Solution in the Matter Region

In the matter region Equation (4) for $\lambda(r)$ can be written as

  $$\left[r\,{\rm e}^{-2\lambda(r)}\right]' = 1-\kappa\rho_{0} r^{2},$$ (21)

which can be immediately integrated to

  $$\,{\rm e}^{-2\lambda(r)} = 1 + \frac{B}{r} - \frac{\kappa\rho_{0}}{3}\,r^{2},$$ (22)

where $B$ is an integration constant with dimensions of length, thus leading to the general solution for $\lambda(r)$ in the matter region,

  $$\lambda_{m}(r) = -\, \frac{1}{2}\, \ln\!\left(1+\frac{B}{r}-\frac{\kappa\rho_{0}}{3}\,r^{2}\right),$$ (23)

where the subscript $m$ denotes the matter region. This solution contains one integration constant, the constant $B$, and one parameter characterizing the system, namely $\rho_{0}$, which is not, however, a free input parameter of the problem, since it will depend on $M$ and thus on $r_{M}$.

In order to deal with $\nu(r)$ in the matter region, we consider the consistency condition given in Equation (7), which can be written in this region as

  $$\nu'(r) = -\, \frac{P'(r)}{\rho_{0}+P(r)},$$ (24)

thus allowing us to separate variables and hence to write $\nu(r)$ in terms of $P(r)$,

$$d\nu = -\, \frac{dP}{\rho_{0}+P}$$

$$= -d\ln\!\left(\rho_{0}+P\right).$$ (25)

If we integrate from the left end $r_{1}$ of the matter interval to a generic point $r$ within that interval, we get

  $$\nu(r)-\nu(r_{1}) = - \ln\!\left[\frac{\rho_{0}+P(r)}{\rho_{0}+P(r_{1})}\right].$$ (26)

However, the boundary conditions for $P(r)$ at the interfaces tell us that we must have $P(r_{1})=0$, and hence we get the general solution for $\nu(r)$ within the matter region, written in terms of $P(r)$,

  $$\nu_{m}(r) = \nu_{1} - \ln\!\left[\frac{\rho_{0}+P(r)}{\rho_{0}}\right],$$ (27)

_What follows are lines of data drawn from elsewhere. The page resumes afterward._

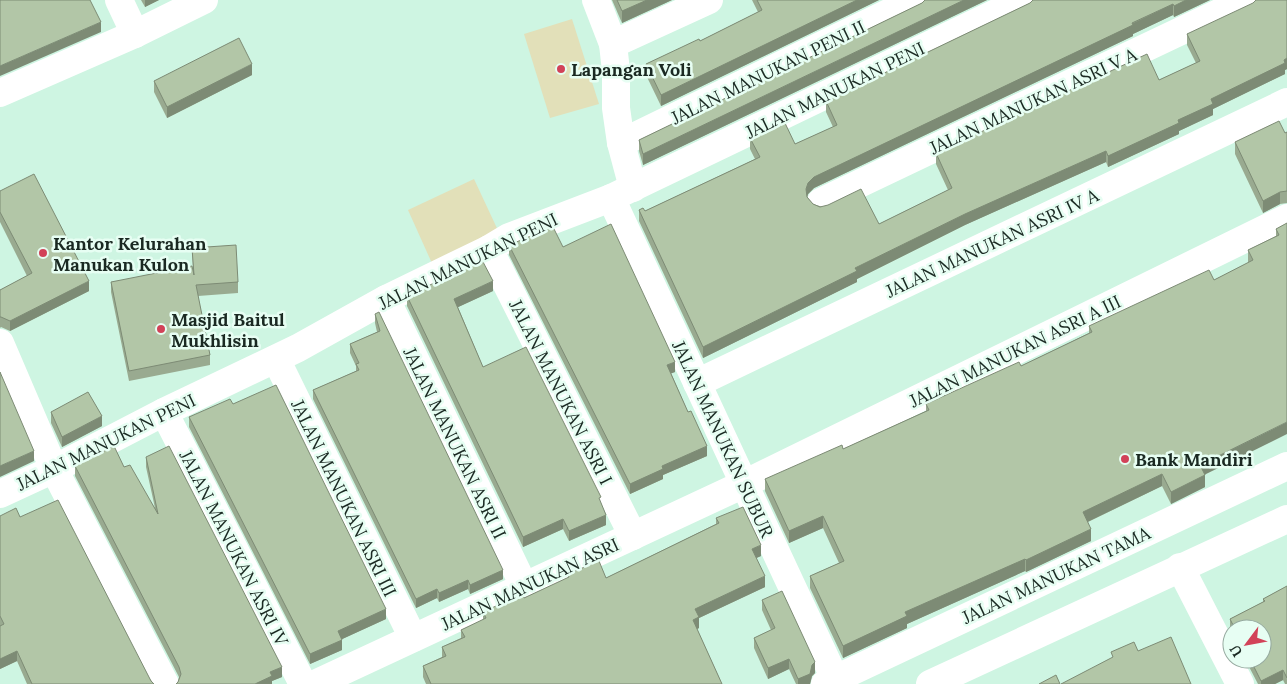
<svg xmlns="http://www.w3.org/2000/svg" width="1287" height="684" font-family="Lora,serif">
<style>
.green{fill:#e2e0b9}
.lines{fill:none;stroke-linecap:round;stroke-linejoin:round}
.minor{stroke:#fff;stroke-width:28}
.wall{fill:#99aa90}
.shaded-wall{fill:#7d8b75}
.building{fill:#b2c6a7;stroke:#7d8b75}
.poi-dot{fill:#d24258;stroke:#e7fef3;stroke-width:2}
.labels{text-anchor:middle;dominant-baseline:central;stroke-width:5;stroke-linejoin:round;paint-order:stroke}
.poi-label{font-size:18px;font-weight:bold;fill:#1a2922;stroke:#e7fef3;text-anchor:start}
.street-label{font-size:18px;fill:#1a2922;stroke:#e7fef3}
</style>
<rect width="100%" height="100%" fill="#cef5e2"/>
<!-- green -->
<g class="green">
<path d="M572,19L599,104L550,118L524,34Z"/>
<path d="M474,179L502,239L435,270L408,210Z"/>
</g>
<g class="lines">
<!-- minor -->
<g class="minor">
<path d="M119,0L135,34"/>
<path d="M596,0L613,44L616,71V108L621,143L633,188"/>
<path d="M613,44L709,0"/>
<path d="M0,93L135,34L204,0"/>
<path d="M621,143L915,0"/>
<path d="M611,198L835,679"/>
<path d="M821,202L1246,0"/>
<path d="M489,249L633,536"/>
<path d="M386,299L524,586"/>
<path d="M0,343L54,469L165,684"/>
<path d="M276,359L413,638"/>
<path d="M697,383L1287,102"/>
<path d="M164,412L303,684"/>
<path d="M0,494L54,469L164,412L298,348L386,299L489,249L509,237L611,198L1023,0"/>
<path d="M1180,567L1240,684"/>
<path d="M315,684L744,484L1287,218"/>
<path d="M825,684L1287,466"/>
<path d="M930,684L1287,519"/>
</g>
</g>
<!-- wall -->
<g class="wall">
<path d="M141,0H159L145,7Z"/>
<path d="M612,0H672L622,23Z"/>
<path d="M752,0H879L661,106L646,75V64L700,41L758,12Z"/>
<path d="M925,0H987L643,165L639,151V140L922,3Z"/>
<path d="M1210,0L1174,17L1173,15L1133,34V36L814,188L808,194L807,197L813,204L879,224L948,190L936,164V153L1159,80L1196,63L1187,45V34L1287,0V69L1285,70V74L1213,109V115L1179,131V134L1108,167L1106,162L965,225L857,279V282L703,358L639,221V210L645,211L755,159L750,149V138L795,144L833,127L826,112V101L1030,3Z"/>
<path d="M252,75L167,118L154,92V81Z"/>
<path d="M1287,132V203L1280,204L1263,213L1235,154V142L1285,133Z"/>
<path d="M0,191L89,291L10,331L1,327L0,328V290L27,276L0,222Z"/>
<path d="M1287,223L1205,475V487L1171,504L1162,486L1088,522L1091,541L1026,572L1025,571L907,624V628L843,658L810,588V576L839,563L823,528L789,543L765,491V479L843,449L926,411V404L1021,366L1089,333V326L1214,280L1248,263V250L1276,236V229Z"/>
<path d="M509,245L675,372L671,373L707,456L663,475V479L630,494L509,255Z"/>
<path d="M192,248L238,282V293L198,296L210,355V365L129,381L111,292V282L193,269Z"/>
<path d="M493,291L458,307L483,367L601,503L606,525L569,541L563,529L523,547L407,306V296Z"/>
<path d="M375,314L503,579L470,594L468,589L439,602L437,598L416,608L313,399V390L356,371V366L350,353V344L377,332L375,323Z"/>
<path d="M233,404L386,619L342,639V650L310,664L189,427V417Z"/>
<path d="M51,412L102,426L62,447L51,423Z"/>
<path d="M146,457L282,677L272,681V684L178,682L179,677L75,476V466L124,467L155,508L146,467Z"/>
<path d="M0,516L20,517L154,684H27L17,661L0,669Z"/>
<path d="M716,518L761,556L756,558L765,587L699,618V628L697,629L722,684H426L423,677V666L442,657V647L461,638V630L483,620V612L524,598L568,578V574L606,578L716,524Z"/>
<path d="M1287,586V684H1285L1283,680L1275,684H1258L1245,659H1262V629H1232V634L1230,630V619L1263,602V599Z"/>
<path d="M762,600L815,673L812,676L810,684H796L789,669L768,679L754,648V638L771,630L762,610Z"/>
</g>
<!-- shaded-wall -->
<g class="shaded-wall">
<path d="M145,0H159L145,7Z"/>
<path d="M647,0H672L622,23V11Z"/>
<path d="M857,0H879L661,106V95Z"/>
<path d="M964,0H987L643,165V154Z"/>
<path d="M1186,0H1210L1174,17V6Z"/>
<path d="M1173,4V15L1133,34V36L814,188L808,194L806,200V189L808,183L814,177Z"/>
<path d="M101,22V32L0,76V66Z"/>
<path d="M1287,58V69L1285,70V74L1213,109V115L1179,131V134L1108,167V156L1178,120L1211,99Z"/>
<path d="M252,64V75L167,118V107Z"/>
<path d="M1106,151V162L965,225L857,279V282L703,358V347L855,268L965,214Z"/>
<path d="M1280,192V204L1263,213V201Z"/>
<path d="M89,281V291L10,331V321Z"/>
<path d="M493,281V291L454,309V299Z"/>
<path d="M675,362V372L667,375V365Z"/>
<path d="M102,416V426L62,447V437Z"/>
<path d="M1287,422V434L1200,477V465Z"/>
<path d="M707,446V456L663,475V479L630,494V484L662,466Z"/>
<path d="M34,451V461L0,477V466Z"/>
<path d="M1162,474V486L1083,524V512Z"/>
<path d="M1205,475V487L1171,504V492Z"/>
<path d="M606,515V525L569,541V531Z"/>
<path d="M823,516V528L789,543V531Z"/>
<path d="M563,519V529L523,547V537Z"/>
<path d="M1091,529V541L1026,572V560Z"/>
<path d="M761,545V556L752,560V549Z"/>
<path d="M1025,559V571L907,624V628L843,658V646L905,612Z"/>
<path d="M503,570V579L470,594V585Z"/>
<path d="M765,576V587L699,618V628L693,631V620L695,609Z"/>
<path d="M468,580V589L439,602V593Z"/>
<path d="M437,589V598L416,608V599Z"/>
<path d="M386,609V619L338,641V631Z"/>
<path d="M342,640V650L310,664V654Z"/>
<path d="M17,651V661L0,669V659Z"/>
<path d="M789,659V669L768,679V668Z"/>
<path d="M815,662V673L812,676L810,684H798V679Z"/>
<path d="M282,667V677L272,681V684H255L270,672Z"/>
<path d="M1283,670V680L1275,684H1261V681Z"/>
</g>
<!-- building -->
<g class="building">
<path d="M0,0H90L101,22L0,66Z"/>
<path d="M617,0H647L622,11Z"/>
<path d="M757,0H857L661,95L646,64L699,39L700,41L762,10Z"/>
<path d="M925,0H964L643,154L639,140L922,3Z"/>
<path d="M1033,0H1186L1174,6L1173,4L1132,23L1133,25L814,177L808,183L806,189L807,197L813,204L820,207L828,205L861,189L879,224L952,188L936,153L1147,54L1159,80L1200,61L1187,34L1253,3L1256,0H1287V58L1284,60L1285,63L1211,99L1213,104L1178,120L1179,123L1108,156L1106,151L965,214L855,268L857,271L703,347L639,210L643,208L645,211L760,157L750,138L784,121L795,144L837,125L826,101L1030,3Z"/>
<path d="M239,38L252,64L167,107L154,81Z"/>
<path d="M1279,121L1285,133L1287,132V191L1280,192L1263,201L1235,142Z"/>
<path d="M34,174L89,281L10,321L1,317H0V290L32,273L0,212V191Z"/>
<path d="M1287,223V422L1200,465L1205,475L1171,492L1162,474L1083,512L1091,529L1026,560L1025,559L905,612L907,616L843,646L810,576L844,561L823,516L789,531L765,479L842,445L843,449L929,410L926,404L1019,362L1021,366L1092,332L1089,326L1209,270L1214,280L1253,260L1248,250L1279,235L1276,229Z"/>
<path d="M611,224L675,362L667,365L688,412L691,411L707,446L662,466L663,469L630,484L509,245L553,227L563,247Z"/>
<path d="M236,245L238,282L196,285L210,355L129,371L111,282L192,266L194,275L192,248Z"/>
<path d="M482,260L493,281L454,299L483,367L526,347L601,497L599,498L606,515L569,531L563,519L523,537L407,296Z"/>
<path d="M379,312L503,570L470,585L468,580L439,593L437,589L416,599L313,390L359,370L356,364L359,363L350,344L380,331L375,314Z"/>
<path d="M0,372L34,451L0,466Z"/>
<path d="M276,385L386,609L338,631L342,640L310,654L189,417L230,399L233,404Z"/>
<path d="M88,392L102,416L62,437L51,412Z"/>
<path d="M114,446L124,467L130,465L158,514L146,457L169,446L282,667L270,672L272,676L255,684H176L178,682L181,674L179,667L75,466Z"/>
<path d="M58,500L151,681L154,684H32L17,651L0,659V626L4,624L0,616V516L16,508L20,517Z"/>
<path d="M743,507L761,545L752,549L765,576L695,609L699,617L693,620L722,684H431L423,666L446,656L442,647L465,637L461,630L486,618L483,612L522,594L524,598L569,577L568,574L599,561L606,578L719,523L716,518Z"/>
<path d="M1287,586V678L1283,670L1261,681L1250,659H1262V629H1235L1230,619L1265,601L1263,599Z"/>
<path d="M782,591L815,662L812,665L810,674L798,679L789,659L768,668L754,638L775,628L762,600Z"/>
<path d="M1171,637L1191,684H1061L1113,657L1111,652L1134,642L1138,651Z"/>
<path d="M1056,675L1060,684H1039Z"/>
</g>
<!-- markers -->
<g class="poi-dot">
<circle cx="561" cy="69" r="5"/>
<circle cx="43" cy="253" r="5"/>
<circle cx="161" cy="329" r="5"/>
<circle cx="1125" cy="459" r="5"/>
</g>
<g class="labels">
<!-- poi labels -->
<g class="poi-label">
<text x="571" y="69">Lapangan Voli</text>
<text x="53" y="243">Kantor Kelurahan<tspan x="53" dy="21">Manukan Kulon</tspan></text>
<text x="171" y="319">Masjid Baitul<tspan x="171" dy="21">Mukhlisin</tspan></text>
<text x="1135" y="459">Bank Mandiri</text>
</g>
<!-- street labels -->
<g class="street-label">
<text transform="translate(768 72) rotate(-26)">JALAN MANUKAN PENI II</text>
<text transform="translate(835 90) rotate(-26)">JALAN MANUKAN PENI</text>
<text transform="translate(1033 101) rotate(-25)">JALAN MANUKAN ASRI V A</text>
<text transform="translate(992 243) rotate(-25)">JALAN MANUKAN ASRI IV A</text>
<text transform="translate(468 261) rotate(-26)">JALAN MANUKAN PENI</text>
<text transform="translate(1015 351) rotate(-26)">JALAN MANUKAN ASRI A III</text>
<text transform="translate(561 392) rotate(63)">JALAN MANUKAN ASRI I</text>
<text transform="translate(723 439) rotate(65)">JALAN MANUKAN SUBUR</text>
<text transform="translate(106 442) rotate(-26)">JALAN MANUKAN PENI</text>
<text transform="translate(455 443) rotate(64)">JALAN MANUKAN ASRI II</text>
<text transform="translate(344 498) rotate(64)">JALAN MANUKAN ASRI III</text>
<text transform="translate(234 548) rotate(63)">JALAN MANUKAN ASRI IV</text>
<text transform="translate(1056 575) rotate(-25)">JALAN MANUKAN TAMA</text>
<text transform="translate(530 584) rotate(-25)">JALAN MANUKAN ASRI</text>
</g>
</g>
<!-- north arrow -->
<g transform="translate(1247 644) rotate(238)"><circle r="24" fill="#e7fef3" stroke="#95a99f"/>
<path d="M0-4L9 19L0 12L-9 19Z" fill="#d24258"/>
<text y="-8" font-size="14" font-weight="bold" text-anchor="middle" fill="#1a2922">U</text>
</g>
</svg>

where $\nu_{1}=\nu(r_{1})$. The solutions for $\lambda(r)$ and $\nu(r)$ within the matter region involve therefore two integration constants, $B$ and $\nu_{1}$. The solution for $\nu(r)$ is not yet completely determined, since it is given in terms of $P(r)$, which is also as yet undetermined. However, the information obtained so far already allows us to impose the boundary conditions at the interfaces, in order to determine the integration constants, which is what we turn to now.